--- INFORMATION PROVIDED ---
◆ ◆ ◆ ◆ ◆
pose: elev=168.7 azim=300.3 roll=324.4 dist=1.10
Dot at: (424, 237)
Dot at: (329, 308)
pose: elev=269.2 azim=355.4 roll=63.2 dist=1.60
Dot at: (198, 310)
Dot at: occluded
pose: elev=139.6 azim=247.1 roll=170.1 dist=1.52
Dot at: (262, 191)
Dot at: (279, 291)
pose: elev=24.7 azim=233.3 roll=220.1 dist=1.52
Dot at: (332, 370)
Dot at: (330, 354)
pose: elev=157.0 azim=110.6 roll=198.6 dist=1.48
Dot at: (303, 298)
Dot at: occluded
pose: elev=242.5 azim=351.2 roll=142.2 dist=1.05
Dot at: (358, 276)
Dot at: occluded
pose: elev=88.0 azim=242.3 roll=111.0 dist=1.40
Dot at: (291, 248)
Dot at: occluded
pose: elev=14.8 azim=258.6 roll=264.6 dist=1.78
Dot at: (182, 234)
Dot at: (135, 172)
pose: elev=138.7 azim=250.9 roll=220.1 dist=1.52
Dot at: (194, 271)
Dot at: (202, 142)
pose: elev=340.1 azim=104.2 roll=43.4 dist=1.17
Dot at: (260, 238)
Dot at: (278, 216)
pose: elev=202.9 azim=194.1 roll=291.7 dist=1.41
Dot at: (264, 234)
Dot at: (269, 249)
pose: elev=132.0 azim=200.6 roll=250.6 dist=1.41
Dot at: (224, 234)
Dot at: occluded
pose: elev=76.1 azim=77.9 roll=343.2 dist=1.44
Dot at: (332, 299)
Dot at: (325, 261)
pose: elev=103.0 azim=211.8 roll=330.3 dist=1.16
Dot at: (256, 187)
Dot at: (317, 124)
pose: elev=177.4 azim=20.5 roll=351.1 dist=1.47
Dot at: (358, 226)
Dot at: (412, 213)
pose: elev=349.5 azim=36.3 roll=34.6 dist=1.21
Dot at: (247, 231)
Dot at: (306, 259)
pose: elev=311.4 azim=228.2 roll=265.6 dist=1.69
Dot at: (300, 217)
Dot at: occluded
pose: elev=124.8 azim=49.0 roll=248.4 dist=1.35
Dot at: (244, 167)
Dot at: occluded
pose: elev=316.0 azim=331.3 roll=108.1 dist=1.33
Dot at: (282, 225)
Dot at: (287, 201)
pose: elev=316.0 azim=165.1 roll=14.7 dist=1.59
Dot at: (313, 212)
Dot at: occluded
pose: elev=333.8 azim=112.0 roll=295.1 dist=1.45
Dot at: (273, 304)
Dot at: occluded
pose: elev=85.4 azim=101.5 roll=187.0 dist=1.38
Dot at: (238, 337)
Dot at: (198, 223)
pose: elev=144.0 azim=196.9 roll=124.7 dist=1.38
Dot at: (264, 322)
◆ ◆ ◆ ◆ ◆
--- TASK PROMPT ---
In the listing above, change every "dist" to "distance" and leave everything else as it is.

--- WRITTEN ANSWER ---
pose: elev=168.7 azim=300.3 roll=324.4 distance=1.10
Dot at: (424, 237)
Dot at: (329, 308)
pose: elev=269.2 azim=355.4 roll=63.2 distance=1.60
Dot at: (198, 310)
Dot at: occluded
pose: elev=139.6 azim=247.1 roll=170.1 distance=1.52
Dot at: (262, 191)
Dot at: (279, 291)
pose: elev=24.7 azim=233.3 roll=220.1 distance=1.52
Dot at: (332, 370)
Dot at: (330, 354)
pose: elev=157.0 azim=110.6 roll=198.6 distance=1.48
Dot at: (303, 298)
Dot at: occluded
pose: elev=242.5 azim=351.2 roll=142.2 distance=1.05
Dot at: (358, 276)
Dot at: occluded
pose: elev=88.0 azim=242.3 roll=111.0 distance=1.40
Dot at: (291, 248)
Dot at: occluded
pose: elev=14.8 azim=258.6 roll=264.6 distance=1.78
Dot at: (182, 234)
Dot at: (135, 172)
pose: elev=138.7 azim=250.9 roll=220.1 distance=1.52
Dot at: (194, 271)
Dot at: (202, 142)
pose: elev=340.1 azim=104.2 roll=43.4 distance=1.17
Dot at: (260, 238)
Dot at: (278, 216)
pose: elev=202.9 azim=194.1 roll=291.7 distance=1.41
Dot at: (264, 234)
Dot at: (269, 249)
pose: elev=132.0 azim=200.6 roll=250.6 distance=1.41
Dot at: (224, 234)
Dot at: occluded
pose: elev=76.1 azim=77.9 roll=343.2 distance=1.44
Dot at: (332, 299)
Dot at: (325, 261)
pose: elev=103.0 azim=211.8 roll=330.3 distance=1.16
Dot at: (256, 187)
Dot at: (317, 124)
pose: elev=177.4 azim=20.5 roll=351.1 distance=1.47
Dot at: (358, 226)
Dot at: (412, 213)
pose: elev=349.5 azim=36.3 roll=34.6 distance=1.21
Dot at: (247, 231)
Dot at: (306, 259)
pose: elev=311.4 azim=228.2 roll=265.6 distance=1.69
Dot at: (300, 217)
Dot at: occluded
pose: elev=124.8 azim=49.0 roll=248.4 distance=1.35
Dot at: (244, 167)
Dot at: occluded
pose: elev=316.0 azim=331.3 roll=108.1 distance=1.33
Dot at: (282, 225)
Dot at: (287, 201)
pose: elev=316.0 azim=165.1 roll=14.7 distance=1.59
Dot at: (313, 212)
Dot at: occluded
pose: elev=333.8 azim=112.0 roll=295.1 distance=1.45
Dot at: (273, 304)
Dot at: occluded
pose: elev=85.4 azim=101.5 roll=187.0 distance=1.38
Dot at: (238, 337)
Dot at: (198, 223)
pose: elev=144.0 azim=196.9 roll=124.7 distance=1.38
Dot at: (264, 322)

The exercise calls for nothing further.